Rendered images with their source text
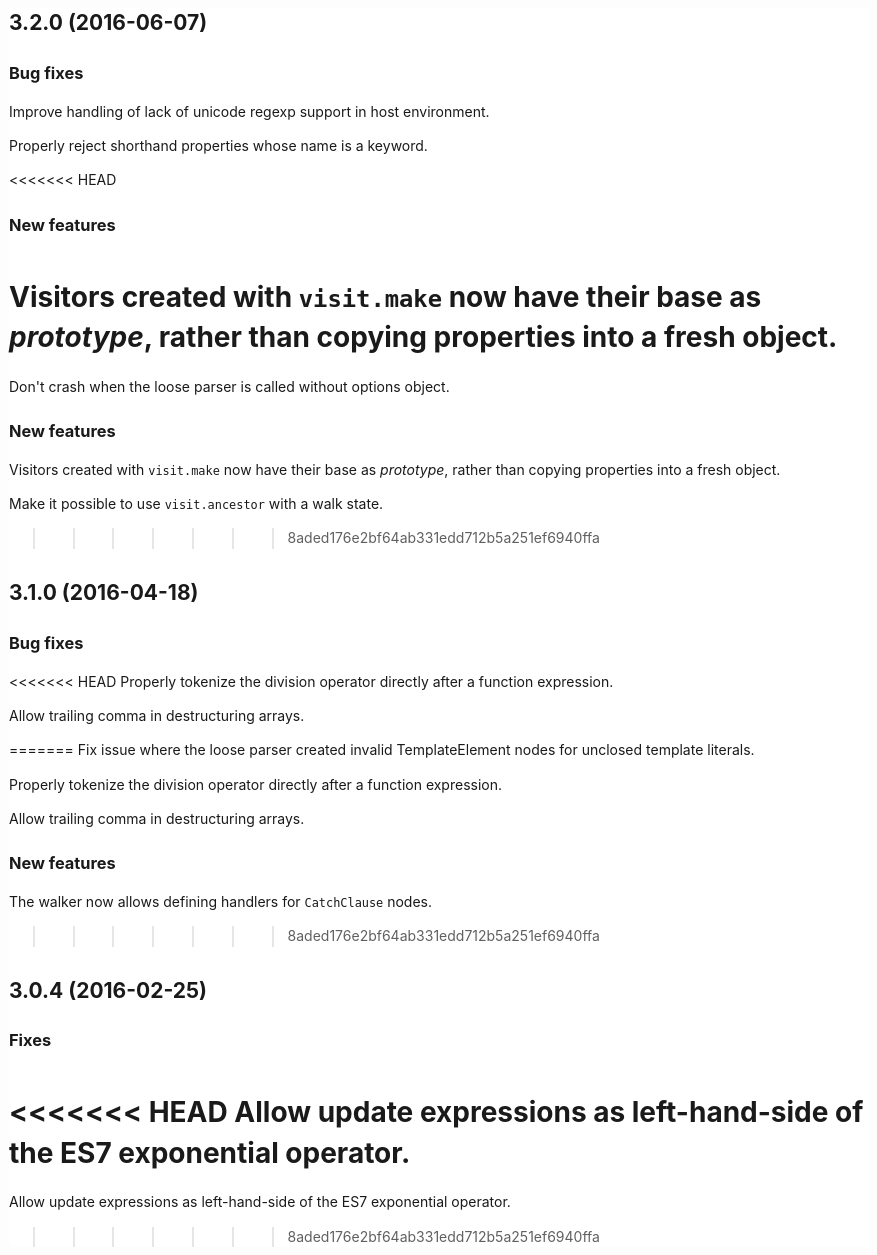## 3.2.0 (2016-06-07)

### Bug fixes

Improve handling of lack of unicode regexp support in host
environment.

Properly reject shorthand properties whose name is a keyword.

<<<<<<< HEAD
### New features

Visitors created with `visit.make` now have their base as _prototype_, rather than copying properties into a fresh object.
=======
Don't crash when the loose parser is called without options object.

### New features

Visitors created with `visit.make` now have their base as _prototype_,
rather than copying properties into a fresh object.

Make it possible to use `visit.ancestor` with a walk state.
>>>>>>> 8aded176e2bf64ab331edd712b5a251ef6940ffa

## 3.1.0 (2016-04-18)

### Bug fixes

<<<<<<< HEAD
Properly tokenize the division operator directly after a function expression.

Allow trailing comma in destructuring arrays.

=======
Fix issue where the loose parser created invalid TemplateElement nodes
for unclosed template literals.

Properly tokenize the division operator directly after a function
expression.

Allow trailing comma in destructuring arrays.

### New features

The walker now allows defining handlers for `CatchClause` nodes.

>>>>>>> 8aded176e2bf64ab331edd712b5a251ef6940ffa
## 3.0.4 (2016-02-25)

### Fixes

<<<<<<< HEAD
Allow update expressions as left-hand-side of the ES7 exponential operator.
=======
Allow update expressions as left-hand-side of the ES7 exponential
operator.
>>>>>>> 8aded176e2bf64ab331edd712b5a251ef6940ffa
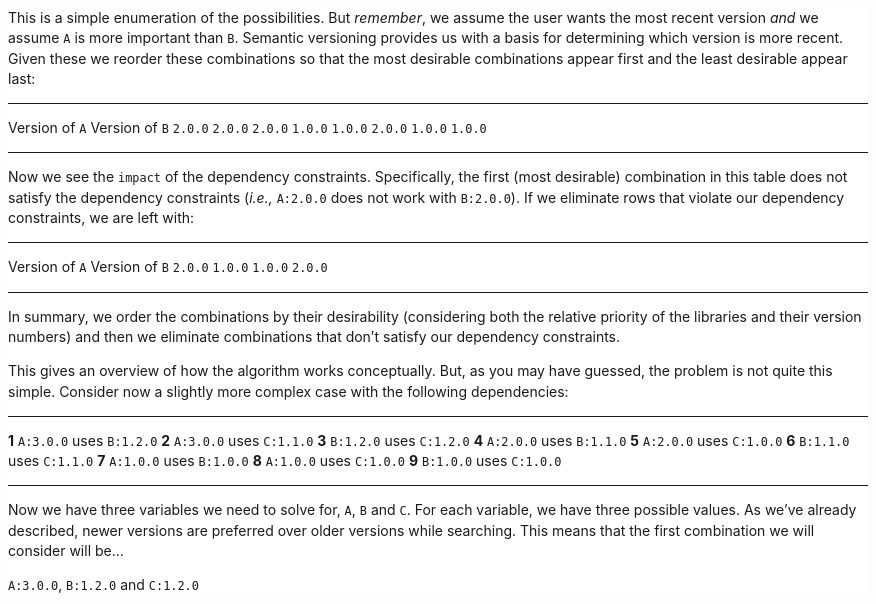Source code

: This is a simple enumeration of the possibilities. But *remember*, we
assume the user wants the most recent version *and* we assume
<span>`A`</span> is more important than <span>`B`</span>. Semantic
versioning provides us with a basis for determining which version is
more recent. Given these we reorder these combinations so that the most
desirable combinations appear first and the least desirable appear last:

  ----------------------------- -----------------------------
   Version of <span>`A`</span>   Version of <span>`B`</span>
      <span>`2.0.0`</span>          <span>`2.0.0`</span>
      <span>`2.0.0`</span>          <span>`1.0.0`</span>
      <span>`1.0.0`</span>          <span>`2.0.0`</span>
      <span>`1.0.0`</span>          <span>`1.0.0`</span>
  ----------------------------- -----------------------------

Now we see the <span>`impact`</span> of the dependency constraints.
Specifically, the first (most desirable) combination in this table does
not satisfy the dependency constraints (*i.e.,* <span>`A:2.0.0`</span>
does not work with <span>`B:2.0.0`</span>). If we eliminate rows that
violate our dependency constraints, we are left with:

  ----------------------------- -----------------------------
   Version of <span>`A`</span>   Version of <span>`B`</span>
      <span>`2.0.0`</span>          <span>`1.0.0`</span>
      <span>`1.0.0`</span>          <span>`2.0.0`</span>
  ----------------------------- -----------------------------

In summary, we order the combinations by their desirability (considering
both the relative priority of the libraries and their version numbers)
and then we eliminate combinations that don’t satisfy our dependency
constraints.

This gives an overview of how the algorithm works conceptually. But, as
you may have guessed, the problem is not quite this simple. Consider now
a slightly more complex case with the following dependencies:

  ------- ------------------------ ------ ------------------------
  **1**   <span>`A:3.0.0`</span>    uses  <span>`B:1.2.0`</span>
  **2**   <span>`A:3.0.0`</span>    uses  <span>`C:1.1.0`</span>
  **3**   <span>`B:1.2.0`</span>    uses  <span>`C:1.2.0`</span>
  **4**   <span>`A:2.0.0`</span>    uses  <span>`B:1.1.0`</span>
  **5**   <span>`A:2.0.0`</span>    uses  <span>`C:1.0.0`</span>
  **6**   <span>`B:1.1.0`</span>    uses  <span>`C:1.1.0`</span>
  **7**   <span>`A:1.0.0`</span>    uses  <span>`B:1.0.0`</span>
  **8**   <span>`A:1.0.0`</span>    uses  <span>`C:1.0.0`</span>
  **9**   <span>`B:1.0.0`</span>    uses  <span>`C:1.0.0`</span>
  ------- ------------------------ ------ ------------------------

Now we have three variables we need to solve for, <span>`A`</span>,
<span>`B`</span> and <span>`C`</span>. For each variable, we have three
possible values. As we’ve already described, newer versions are
preferred over older versions while searching. This means that the first
combination we will consider will be…

<span>`A:3.0.0`</span>, <span>`B:1.2.0`</span> and
<span>`C:1.2.0`</span>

_Task to complete_. Revise the lines starting at the one that contains "## 3.1.0 (2016-04-18)" and ending at the one that contains "violate our dependency", replacing every "desirable" with "preferable" and leaving everything else unchanged. Return only those lines, without the pictures.

_Task result_.
## 3.1.0 (2016-04-18)

### Bug fixes

<<<<<<< HEAD
Properly tokenize the division operator directly after a function expression.

Allow trailing comma in destructuring arrays.

=======
Fix issue where the loose parser created invalid TemplateElement nodes
for unclosed template literals.

Properly tokenize the division operator directly after a function
expression.

Allow trailing comma in destructuring arrays.

### New features

The walker now allows defining handlers for `CatchClause` nodes.

>>>>>>> 8aded176e2bf64ab331edd712b5a251ef6940ffa
## 3.0.4 (2016-02-25)

### Fixes

<<<<<<< HEAD
Allow update expressions as left-hand-side of the ES7 exponential operator.
=======
Allow update expressions as left-hand-side of the ES7 exponential
operator.
>>>>>>> 8aded176e2bf64ab331edd712b5a251ef6940ffa
Source code

: This is a simple enumeration of the possibilities. But *remember*, we
assume the user wants the most recent version *and* we assume
<span>`A`</span> is more important than <span>`B`</span>. Semantic
versioning provides us with a basis for determining which version is
more recent. Given these we reorder these combinations so that the most
preferable combinations appear first and the least preferable appear last:

  ----------------------------- -----------------------------
   Version of <span>`A`</span>   Version of <span>`B`</span>
      <span>`2.0.0`</span>          <span>`2.0.0`</span>
      <span>`2.0.0`</span>          <span>`1.0.0`</span>
      <span>`1.0.0`</span>          <span>`2.0.0`</span>
      <span>`1.0.0`</span>          <span>`1.0.0`</span>
  ----------------------------- -----------------------------

Now we see the <span>`impact`</span> of the dependency constraints.
Specifically, the first (most preferable) combination in this table does
not satisfy the dependency constraints (*i.e.,* <span>`A:2.0.0`</span>
does not work with <span>`B:2.0.0`</span>). If we eliminate rows that
violate our dependency constraints, we are left with:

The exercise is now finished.